Quando un film compare magicamente dal nulla, non ha una cartella stampa o un sito web di riferimento, gli elementi per comprendere che qualcosa non vada ci sono tutti, basta volerli vedere! Inutile levataccia l’altra mattina, con più di una settimana di festival sulle spalle: un film che l’accattivante sinossi ci faceva prospettare come versione maschile, più composta e tutta nipponica di “Camille Redouble”, “Playback” invece si è rivelato di una noia insopportabile.

I segni c’erano tutti, solo che dopo “Motorway” – visto solo 7 ore prima – ero ancora sotto l’influenza del fascino orientale e non potevo credere di necessitare del blocco per gli appunti al fine di non perdermi in una narrazione farraginosa e confusa. Ma facciamo il punto: il protagonista è Haji, un incasinato attore, con un matrimonio andato a rotoli e prospettive tutte da comprendere. Un giorno, in occasione di una cerimonia fuori Tokyo, si addormenta nell’auto di un amico e si risveglia 20 anni prima, ai tempi della scuola. Ma non è l’unico ad aver viaggiato nel tempo, pare infatti che pure il suo migliore amico e la sorella abbiano lo stesso problema.  Più di così non posso spingermi, dato che avrei bisogno di una guida e di una sinossi più articolata, di cui non dispongo.

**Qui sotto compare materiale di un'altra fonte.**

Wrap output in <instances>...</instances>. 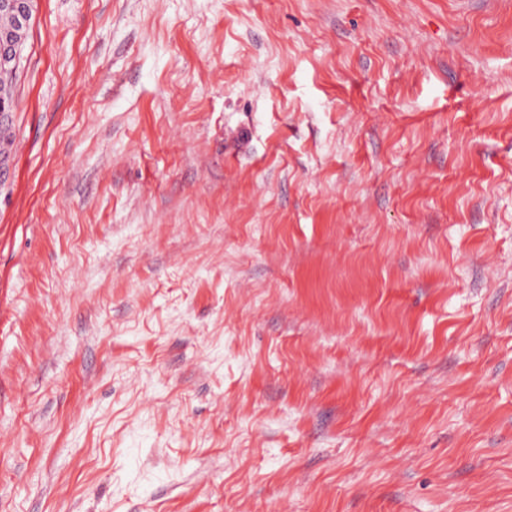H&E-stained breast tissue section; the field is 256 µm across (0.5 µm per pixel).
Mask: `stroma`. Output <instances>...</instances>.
<instances>
[{
	"label": "stroma",
	"mask_w": 512,
	"mask_h": 512,
	"mask_svg": "<svg viewBox=\"0 0 512 512\" xmlns=\"http://www.w3.org/2000/svg\"><path fill=\"white\" fill-rule=\"evenodd\" d=\"M0 512H512V0H32Z\"/></svg>",
	"instance_id": "1"
}]
</instances>
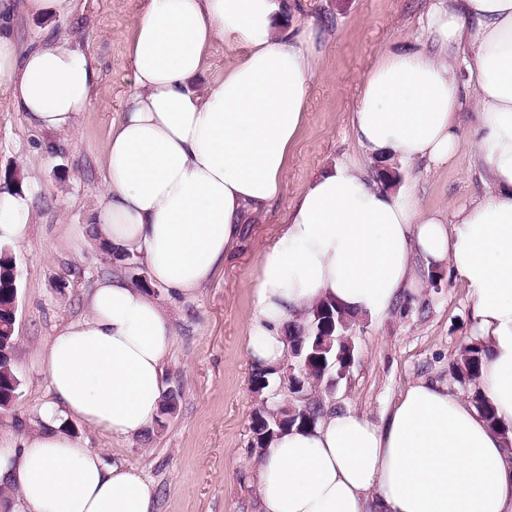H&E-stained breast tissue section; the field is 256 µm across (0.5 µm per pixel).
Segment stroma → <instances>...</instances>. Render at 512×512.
Returning <instances> with one entry per match:
<instances>
[{"instance_id":"obj_1","label":"stroma","mask_w":512,"mask_h":512,"mask_svg":"<svg viewBox=\"0 0 512 512\" xmlns=\"http://www.w3.org/2000/svg\"><path fill=\"white\" fill-rule=\"evenodd\" d=\"M436 0H287L289 18L303 23L331 17L323 55L309 93L306 122L288 154L286 188L268 212L243 226L218 275L190 300L166 302L175 324L165 388L177 392L173 412L160 415L148 435L113 439L69 422L108 463L136 469L155 489V512H257V467L252 417L259 408L292 402L285 367L263 392L251 386L244 353L252 313V279L264 245L272 243L298 194L316 175L359 159L350 115L359 89L380 55L418 37ZM145 0H73L69 17L38 18L17 11L21 48L51 37L79 43L98 72L87 112L76 128L54 134L30 126L22 113L0 111V189H28L33 218L24 241L9 244L16 275L13 361L19 381L12 404L0 408V433L34 430L48 399L38 357L42 344L86 311L98 278L121 274L136 282L147 266L137 256L115 261L88 245L86 223L98 206L107 137L133 89L127 40ZM421 206L453 213L482 198L474 149L463 142L455 161L400 168ZM418 294L380 316L356 318L353 361L346 376L321 386L327 410L351 408L381 423L414 383L431 381L471 400L474 383L458 382L450 365L475 339L473 299L450 269L423 274Z\"/></svg>"}]
</instances>
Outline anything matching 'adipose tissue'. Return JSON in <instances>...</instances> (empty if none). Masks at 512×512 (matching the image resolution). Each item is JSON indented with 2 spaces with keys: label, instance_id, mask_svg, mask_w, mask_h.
Segmentation results:
<instances>
[{
  "label": "adipose tissue",
  "instance_id": "1",
  "mask_svg": "<svg viewBox=\"0 0 512 512\" xmlns=\"http://www.w3.org/2000/svg\"><path fill=\"white\" fill-rule=\"evenodd\" d=\"M73 0H0V104L40 129L72 130L97 71L68 39L21 50L16 5L65 17ZM283 0H149L127 42L133 90L113 123L99 206L98 249L140 255L151 283L190 299L224 265L248 213L285 188L288 152L306 120L322 27L285 23ZM243 48L205 91L194 89L213 46ZM473 55L467 82L451 56ZM476 108L463 138L462 86ZM350 123L361 160L306 187L252 283L245 355L274 369L288 326L324 300L352 316L382 315L422 286L420 269L451 267L475 300L487 350L481 391L498 423L430 382L412 385L384 425L352 410L288 428L259 465L260 512H512V0H448L425 41L380 56ZM475 149L485 195L453 217L422 209L378 180L395 161L445 165ZM25 193L0 192V239L22 240ZM168 310L118 275L98 279L86 313L40 351L50 398L34 432L0 434V484L26 512H154V487L108 465L65 432V420L125 439L158 416L174 344Z\"/></svg>",
  "mask_w": 512,
  "mask_h": 512
}]
</instances>
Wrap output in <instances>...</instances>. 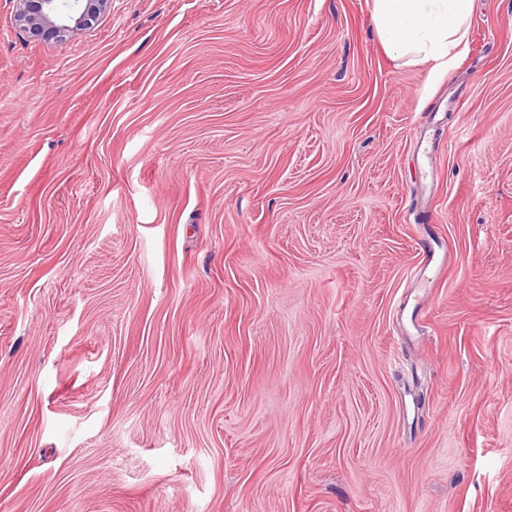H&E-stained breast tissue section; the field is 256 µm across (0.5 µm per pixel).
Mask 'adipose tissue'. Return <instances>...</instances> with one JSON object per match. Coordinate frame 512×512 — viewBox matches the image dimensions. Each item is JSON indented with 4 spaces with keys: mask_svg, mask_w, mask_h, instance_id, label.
<instances>
[{
    "mask_svg": "<svg viewBox=\"0 0 512 512\" xmlns=\"http://www.w3.org/2000/svg\"><path fill=\"white\" fill-rule=\"evenodd\" d=\"M472 0H370L388 57L405 66L446 73L469 42Z\"/></svg>",
    "mask_w": 512,
    "mask_h": 512,
    "instance_id": "ef3b65f1",
    "label": "adipose tissue"
}]
</instances>
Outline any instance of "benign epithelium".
Listing matches in <instances>:
<instances>
[{
  "instance_id": "1",
  "label": "benign epithelium",
  "mask_w": 512,
  "mask_h": 512,
  "mask_svg": "<svg viewBox=\"0 0 512 512\" xmlns=\"http://www.w3.org/2000/svg\"><path fill=\"white\" fill-rule=\"evenodd\" d=\"M112 0H15L14 18L24 31L43 41L61 40L85 28Z\"/></svg>"
}]
</instances>
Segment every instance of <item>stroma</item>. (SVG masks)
<instances>
[{"instance_id":"35a3bbf8","label":"stroma","mask_w":512,"mask_h":512,"mask_svg":"<svg viewBox=\"0 0 512 512\" xmlns=\"http://www.w3.org/2000/svg\"><path fill=\"white\" fill-rule=\"evenodd\" d=\"M0 0V512H512V0L435 75L367 0ZM15 0L14 18L24 31L43 41L61 40L85 28L112 0Z\"/></svg>"}]
</instances>
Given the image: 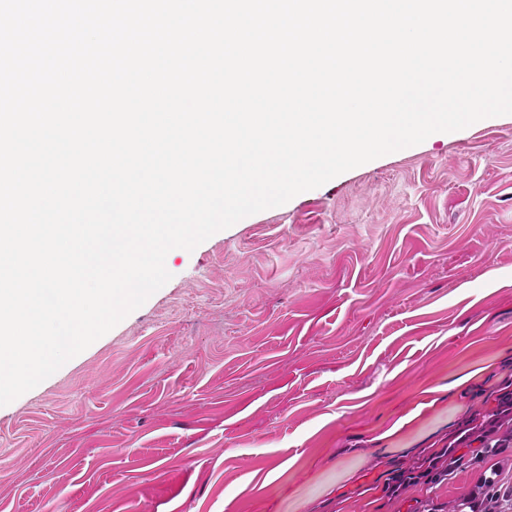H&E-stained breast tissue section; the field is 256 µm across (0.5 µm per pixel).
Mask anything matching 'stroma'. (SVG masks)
<instances>
[{"instance_id":"1","label":"stroma","mask_w":512,"mask_h":512,"mask_svg":"<svg viewBox=\"0 0 512 512\" xmlns=\"http://www.w3.org/2000/svg\"><path fill=\"white\" fill-rule=\"evenodd\" d=\"M0 406V512H414L383 491L512 375V115L250 215Z\"/></svg>"}]
</instances>
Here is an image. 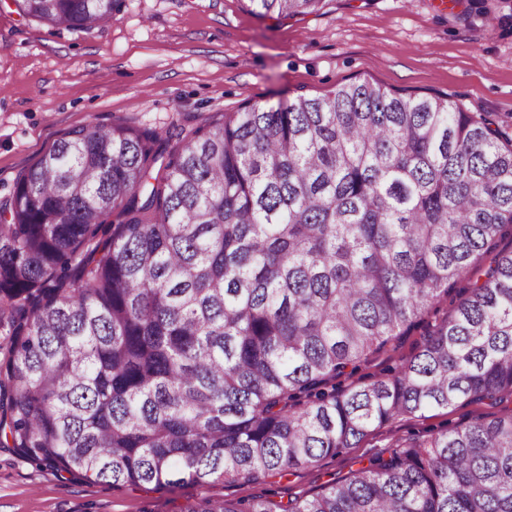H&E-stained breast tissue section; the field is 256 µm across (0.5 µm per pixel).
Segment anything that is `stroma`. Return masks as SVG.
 I'll return each instance as SVG.
<instances>
[{
    "instance_id": "stroma-1",
    "label": "stroma",
    "mask_w": 512,
    "mask_h": 512,
    "mask_svg": "<svg viewBox=\"0 0 512 512\" xmlns=\"http://www.w3.org/2000/svg\"><path fill=\"white\" fill-rule=\"evenodd\" d=\"M363 81L512 117V12L463 21L441 0H327L313 14L269 18L246 0H125L107 25L71 32L0 0V201L74 127L123 120L174 134L248 102L274 105ZM448 309L440 299L423 325L337 378V389L390 374ZM510 411L512 398L399 417L359 447L282 477L163 491L65 479L0 448V512H181L201 498L253 495L284 506L395 440H425L473 415Z\"/></svg>"
}]
</instances>
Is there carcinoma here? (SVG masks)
<instances>
[{
	"instance_id": "carcinoma-1",
	"label": "carcinoma",
	"mask_w": 512,
	"mask_h": 512,
	"mask_svg": "<svg viewBox=\"0 0 512 512\" xmlns=\"http://www.w3.org/2000/svg\"><path fill=\"white\" fill-rule=\"evenodd\" d=\"M511 1L451 0L462 17ZM12 2L73 32L124 4ZM323 2L249 0L268 17ZM177 138L75 127L0 203L1 448L113 486L251 482L396 417L512 395L509 126L365 81ZM484 255L414 356L328 388ZM283 512H512V412L398 443Z\"/></svg>"
}]
</instances>
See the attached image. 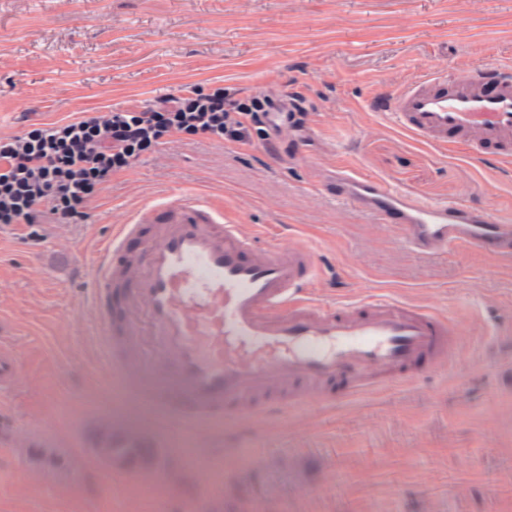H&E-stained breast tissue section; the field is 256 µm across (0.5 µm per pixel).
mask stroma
<instances>
[{"instance_id":"stroma-1","label":"stroma","mask_w":512,"mask_h":512,"mask_svg":"<svg viewBox=\"0 0 512 512\" xmlns=\"http://www.w3.org/2000/svg\"><path fill=\"white\" fill-rule=\"evenodd\" d=\"M512 68V0H0V137L222 82L229 97L302 100L304 126L246 144L174 140L114 175L81 224L0 225V320L24 378L0 392V512H178L184 491L224 512H512V260L408 252L318 182L343 164L411 195L512 216V162L443 151L386 102L430 70ZM196 193L263 244L318 246L327 298L392 291L457 319L447 374L348 404L187 423L152 359L116 380L98 349L90 268L99 241L144 208ZM153 434L170 468L100 469L86 421ZM17 448H54L61 480ZM214 465L199 483L182 458ZM116 485L108 494L107 485Z\"/></svg>"}]
</instances>
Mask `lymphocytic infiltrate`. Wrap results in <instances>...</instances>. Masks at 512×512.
<instances>
[{
  "instance_id": "1",
  "label": "lymphocytic infiltrate",
  "mask_w": 512,
  "mask_h": 512,
  "mask_svg": "<svg viewBox=\"0 0 512 512\" xmlns=\"http://www.w3.org/2000/svg\"><path fill=\"white\" fill-rule=\"evenodd\" d=\"M300 104L255 96L232 101L220 86L194 87L144 107L94 113L0 137V224L82 221L112 177L145 152L174 138L205 137L240 143L251 133L279 135L270 115L293 116Z\"/></svg>"
}]
</instances>
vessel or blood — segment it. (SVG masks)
I'll use <instances>...</instances> for the list:
<instances>
[{
  "label": "vessel or blood",
  "instance_id": "vessel-or-blood-1",
  "mask_svg": "<svg viewBox=\"0 0 512 512\" xmlns=\"http://www.w3.org/2000/svg\"><path fill=\"white\" fill-rule=\"evenodd\" d=\"M388 108L400 129L436 148L460 145L473 157L492 148L512 159V77L481 66L454 78L429 72L394 92ZM328 181L336 200L393 230L411 253L438 256L466 245L512 257V222L489 209L408 197L345 168ZM149 219L145 212L114 226L96 250V341L128 377L142 361V331L150 329L156 370L179 383L163 398L177 423L329 408L447 370L457 336L450 315L394 296L321 299L312 241L258 247L248 225L222 223L196 198L144 239L138 266H126V244ZM118 301L140 307L145 323H114ZM21 378L0 321V390ZM84 445L115 476L136 478L169 464L153 436L107 422L89 424Z\"/></svg>",
  "mask_w": 512,
  "mask_h": 512
}]
</instances>
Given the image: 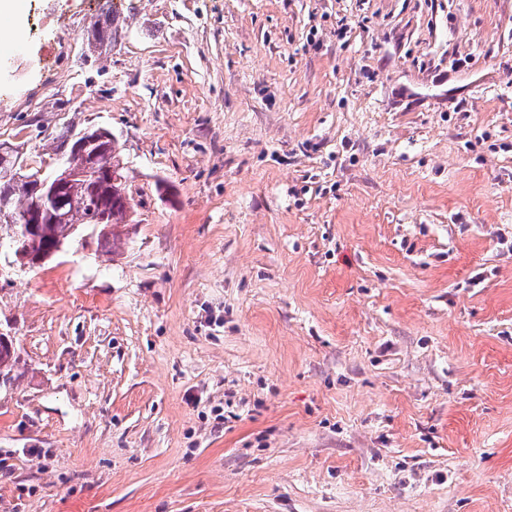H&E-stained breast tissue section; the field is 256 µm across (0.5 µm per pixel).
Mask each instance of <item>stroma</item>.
<instances>
[{"mask_svg": "<svg viewBox=\"0 0 512 512\" xmlns=\"http://www.w3.org/2000/svg\"><path fill=\"white\" fill-rule=\"evenodd\" d=\"M19 2L0 142L133 208L0 246V512H512V0Z\"/></svg>", "mask_w": 512, "mask_h": 512, "instance_id": "stroma-1", "label": "stroma"}]
</instances>
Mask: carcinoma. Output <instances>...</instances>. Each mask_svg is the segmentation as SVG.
I'll list each match as a JSON object with an SVG mask.
<instances>
[{
    "mask_svg": "<svg viewBox=\"0 0 512 512\" xmlns=\"http://www.w3.org/2000/svg\"><path fill=\"white\" fill-rule=\"evenodd\" d=\"M118 20L107 18L93 29L96 43L103 44L111 32L117 31ZM20 154L19 149L11 146L0 150V199L8 200V211L13 222L7 226L0 223V229H9V247L12 254L23 251L31 257L25 266L34 268V259L47 255L68 244L78 231L84 227L98 230L97 240L102 248L117 245L112 229L125 221L131 208L132 195L129 194L125 163L121 151L102 149L96 156H83L70 152L68 160L77 166L90 164V175L85 180L72 183L67 194L76 205L68 209V217L54 220L50 217L42 224L35 225L27 236H18L25 224L27 213L34 206V198L25 191L15 190L4 175L12 168ZM19 359L16 353L0 341V373L9 380L15 379Z\"/></svg>",
    "mask_w": 512,
    "mask_h": 512,
    "instance_id": "carcinoma-1",
    "label": "carcinoma"
}]
</instances>
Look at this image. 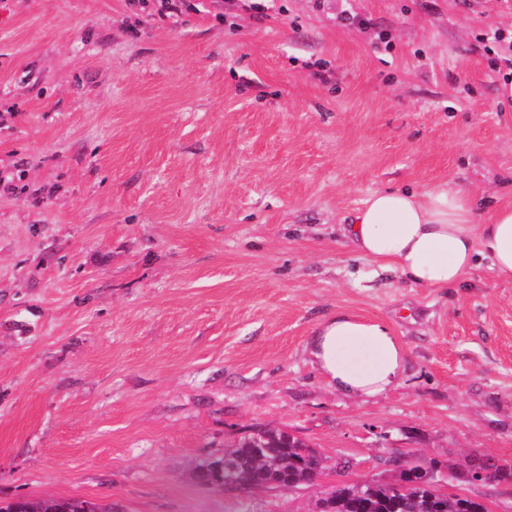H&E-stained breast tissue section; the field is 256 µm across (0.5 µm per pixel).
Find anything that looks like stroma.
<instances>
[{
  "label": "stroma",
  "mask_w": 512,
  "mask_h": 512,
  "mask_svg": "<svg viewBox=\"0 0 512 512\" xmlns=\"http://www.w3.org/2000/svg\"><path fill=\"white\" fill-rule=\"evenodd\" d=\"M0 0V500L118 512H316L434 463L512 512V283L410 285L341 226L392 186L512 203V0ZM354 23L341 22V14ZM387 321L400 383L312 365L338 311ZM323 469L200 484L257 427ZM36 502L45 508L46 512H87V500L67 498H46Z\"/></svg>",
  "instance_id": "35a3bbf8"
}]
</instances>
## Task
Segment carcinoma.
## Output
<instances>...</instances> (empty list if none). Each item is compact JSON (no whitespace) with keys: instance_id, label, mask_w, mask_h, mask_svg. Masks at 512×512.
Listing matches in <instances>:
<instances>
[{"instance_id":"obj_1","label":"carcinoma","mask_w":512,"mask_h":512,"mask_svg":"<svg viewBox=\"0 0 512 512\" xmlns=\"http://www.w3.org/2000/svg\"><path fill=\"white\" fill-rule=\"evenodd\" d=\"M239 469L238 475L251 487H267L274 475L291 486L312 481L321 469V458L305 441L280 430L256 428L221 457L205 459L197 478L204 484L224 486V464ZM496 479L512 478V462L489 457L477 464ZM434 491L427 485L403 477L396 483L342 485L324 499L322 512H431ZM88 501L46 498L40 501L45 512H87ZM442 512H486L471 499L442 498Z\"/></svg>"}]
</instances>
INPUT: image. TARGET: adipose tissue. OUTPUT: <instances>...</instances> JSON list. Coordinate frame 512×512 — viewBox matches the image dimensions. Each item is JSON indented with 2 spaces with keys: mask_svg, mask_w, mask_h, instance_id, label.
Here are the masks:
<instances>
[{
  "mask_svg": "<svg viewBox=\"0 0 512 512\" xmlns=\"http://www.w3.org/2000/svg\"><path fill=\"white\" fill-rule=\"evenodd\" d=\"M347 246L419 288L460 286L480 263L512 282V204L476 221L473 193L443 181L383 188L342 227ZM312 364L344 397H373L399 384L406 353L388 322L339 311L316 324Z\"/></svg>",
  "mask_w": 512,
  "mask_h": 512,
  "instance_id": "obj_1",
  "label": "adipose tissue"
}]
</instances>
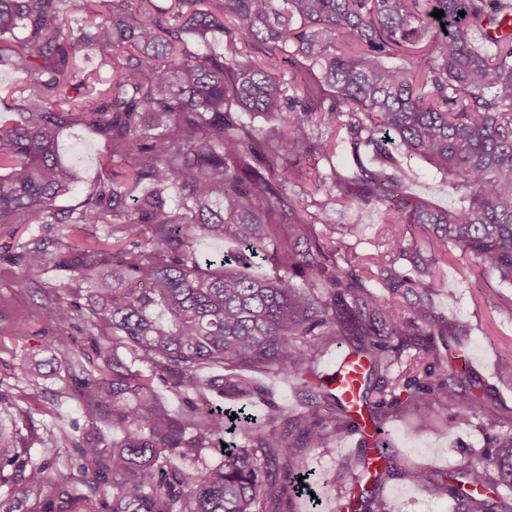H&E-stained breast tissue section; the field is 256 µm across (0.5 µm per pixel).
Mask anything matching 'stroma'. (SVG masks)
Wrapping results in <instances>:
<instances>
[{"label":"stroma","instance_id":"obj_1","mask_svg":"<svg viewBox=\"0 0 512 512\" xmlns=\"http://www.w3.org/2000/svg\"><path fill=\"white\" fill-rule=\"evenodd\" d=\"M102 143L88 130L75 127L60 137L62 158L74 164L82 178L70 201L78 203L99 177L96 158ZM358 222L360 233L349 242L350 254H367L383 250L387 231L376 212L345 209L332 223L317 225L316 231L327 245H335L340 227ZM395 234L404 244H417L418 254L409 255L403 266L415 274L417 265L433 262L439 286L429 294L438 321L465 324L464 336H437L430 353L420 347L407 349L405 361L423 358L433 363L449 354H471L473 364L468 380L476 393L486 399L485 414L472 418L466 425H456L454 410L432 412L424 408H403L383 415L380 425L385 433L384 446L393 457V471L385 480L381 495L387 512H457L454 498L435 497L430 480L446 469L477 458L494 437L512 433V380L499 372L501 358L512 356V285L493 277H477L471 264L440 260L438 248L430 246L423 234L399 226ZM35 242L47 253L57 254L69 247L112 249L114 240L106 227L82 229L64 224H0V396L7 400L5 419L29 422L22 435L31 439L32 459L46 462L48 479L58 470L71 478L70 488L90 492V471L81 467L74 448H44L40 438L58 427H78L80 433L96 432L111 438V425L92 424L90 412L78 398L73 381L39 379L21 380L25 356L35 352L51 358L47 346L57 327L47 322L45 312L52 299L65 297L86 304L88 291L83 284L69 281L64 270L24 280L22 246ZM374 439L364 429L338 433L330 447L309 450L307 469L320 495L318 506L299 500L295 512H348L351 495L365 490L357 465L363 453L375 448ZM414 469L426 473L423 484L410 483L405 473Z\"/></svg>","mask_w":512,"mask_h":512}]
</instances>
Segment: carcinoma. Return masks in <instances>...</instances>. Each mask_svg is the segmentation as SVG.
Returning <instances> with one entry per match:
<instances>
[{"label": "carcinoma", "instance_id": "carcinoma-1", "mask_svg": "<svg viewBox=\"0 0 512 512\" xmlns=\"http://www.w3.org/2000/svg\"><path fill=\"white\" fill-rule=\"evenodd\" d=\"M173 2L166 10L155 0H0V62L16 74L9 102L21 115L0 126V224H105L126 242L52 258L23 245L21 276L53 265L90 285L88 311L58 300L47 319L61 330L81 319L97 332L94 350L112 361V377L78 358L65 370L82 402L101 411L95 419L120 431L105 457L100 443L78 445L65 427L40 444L78 448L98 488L112 487V512H294L304 450L327 448L355 425L315 368L339 340L368 362L361 403L374 426L376 405L456 407L458 424L483 413L484 396L448 366L417 371L404 399L369 402L406 347L448 331L427 299L434 271L411 279L393 234L385 250L342 269L338 255L359 225H342L333 248L314 225L338 206H372L384 223L428 232L450 258L512 285V34H491L512 16V0ZM215 33L224 52L189 50L186 36ZM81 48L109 74L106 87L77 69ZM255 114L276 125L255 127L246 121ZM74 126L104 141L102 176L81 202L59 206L78 182L58 153ZM322 126L345 130L352 165L318 176L323 195L311 211L293 187L327 154L315 133ZM421 170L448 202L413 189ZM224 240L234 248L200 256L201 245ZM257 257L275 273L251 274ZM373 281L422 292L406 310L372 291ZM205 368L230 370L213 379L220 395L267 405L264 420L240 419L238 448L222 447L227 418L202 395ZM248 370L299 382L306 410L284 415ZM155 378L183 396L179 411ZM31 449L0 423V487L6 467H28L11 501L35 495L40 512H102L103 500L71 492L57 509ZM208 451L220 462H208ZM358 465L372 488L347 507L385 512L378 490L391 460L365 453ZM500 487L512 488L511 434L433 481L458 512H512Z\"/></svg>", "mask_w": 512, "mask_h": 512}]
</instances>
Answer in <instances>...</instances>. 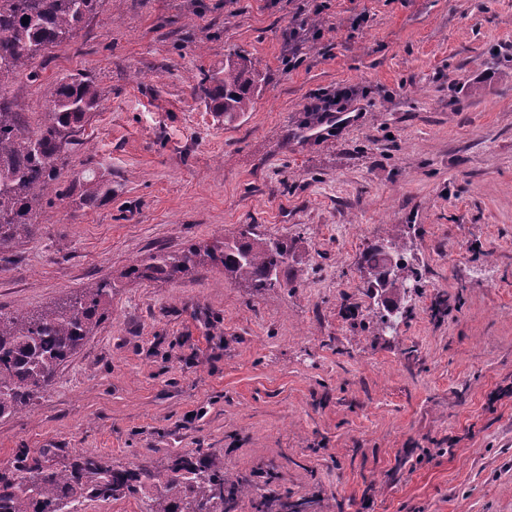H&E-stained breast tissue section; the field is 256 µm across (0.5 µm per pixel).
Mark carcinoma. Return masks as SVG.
Masks as SVG:
<instances>
[{
    "label": "carcinoma",
    "instance_id": "1",
    "mask_svg": "<svg viewBox=\"0 0 512 512\" xmlns=\"http://www.w3.org/2000/svg\"><path fill=\"white\" fill-rule=\"evenodd\" d=\"M103 0H0V79L28 73L31 61L50 47L65 45ZM29 23H22V19ZM263 81L260 63L239 56L224 63V74L203 75L193 94L233 120L254 105ZM94 81L78 73L62 79L29 129L22 113L0 95V253L19 239L33 237L52 216L43 208L61 190L59 160L76 144L87 115L100 106ZM404 245L396 234L364 256L374 275L372 287L391 297L417 284L420 275L402 262ZM295 242L263 238L248 226L230 241L191 244L174 253L136 261L121 277L174 279L207 266H221L232 279L260 293L277 287L288 270ZM395 267H389L391 259ZM112 277H102L34 312L0 311V418L26 410L55 383L59 370L97 330L112 298ZM249 486L224 473V464L200 451L179 455L163 469H116L100 456L77 454L64 467L45 465L19 451L0 468V512H76L89 501L143 496L145 512H229Z\"/></svg>",
    "mask_w": 512,
    "mask_h": 512
}]
</instances>
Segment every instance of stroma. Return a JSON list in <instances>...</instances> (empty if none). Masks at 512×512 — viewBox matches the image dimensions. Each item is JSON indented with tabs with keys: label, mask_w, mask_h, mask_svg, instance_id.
<instances>
[{
	"label": "stroma",
	"mask_w": 512,
	"mask_h": 512,
	"mask_svg": "<svg viewBox=\"0 0 512 512\" xmlns=\"http://www.w3.org/2000/svg\"><path fill=\"white\" fill-rule=\"evenodd\" d=\"M299 10L315 37L292 62ZM237 53L265 80L228 122L190 79ZM30 68L0 81L29 128L69 75L101 103L52 223L0 260V310L246 224L298 249L262 293L220 266L119 280L55 384L0 419V467L199 448L309 512H512V0H104ZM346 86L342 120L308 112ZM391 231L421 279L385 330L362 258Z\"/></svg>",
	"instance_id": "stroma-1"
}]
</instances>
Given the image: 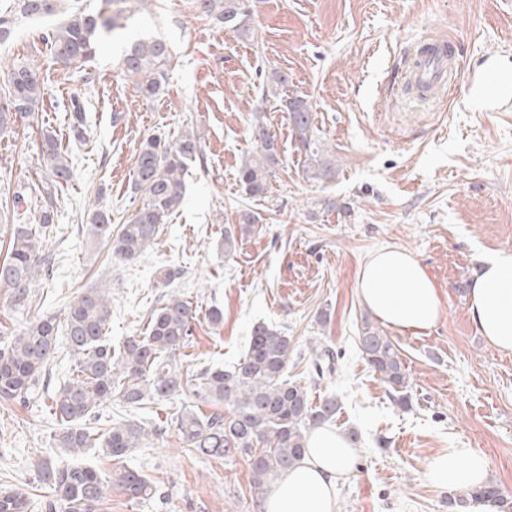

Le domande a cui devo trovare una risposta oltre alle 10 righe presenti sul catalogo sono: chi è il regista? Da dove salta fuori questa pellicola? La mano ferma, la recitazione superiore, una sceneggiatura strutturata e tutti quei tipici elementi che caratterizzano le opere che gareggiano nel concorso internazionale sono solo io a non averli notati? Dialoghi un po’ così, un bianco e nero che è di fatto un grigio tono su tono talmente spento da ricordare tristemente quello dei funerali del mese di novembre e personaggi i cui dialoghi non erano abbastanza rilevanti da farci comprendere con immediatezza che ruolo avessero nella storia, ci avrebbero dovuto fare compagnia per ben due ore, ma ammetto di aver dovuto recuperare parte del film in un secondo tempo, cosa che però non ha affatto scalfito l’opinione originaria.

Idea, forse, tra le più originali del genere commedia spazio-temporale (un avanti/ indietro di un bizzarro gruppo di persone) che purtroppo lo sceneggiatore non ha saputo supportare con battute frizzanti e vitali ed ha saputo solo provocare la narcolessia di coloro che si sono cimentati dietro la macchina da presa. Con molto rammarico e senza ulteriore indugio il mio voto finale è un 5 senza appello, per un film c.d. da festival che dubito si spingerà oltre.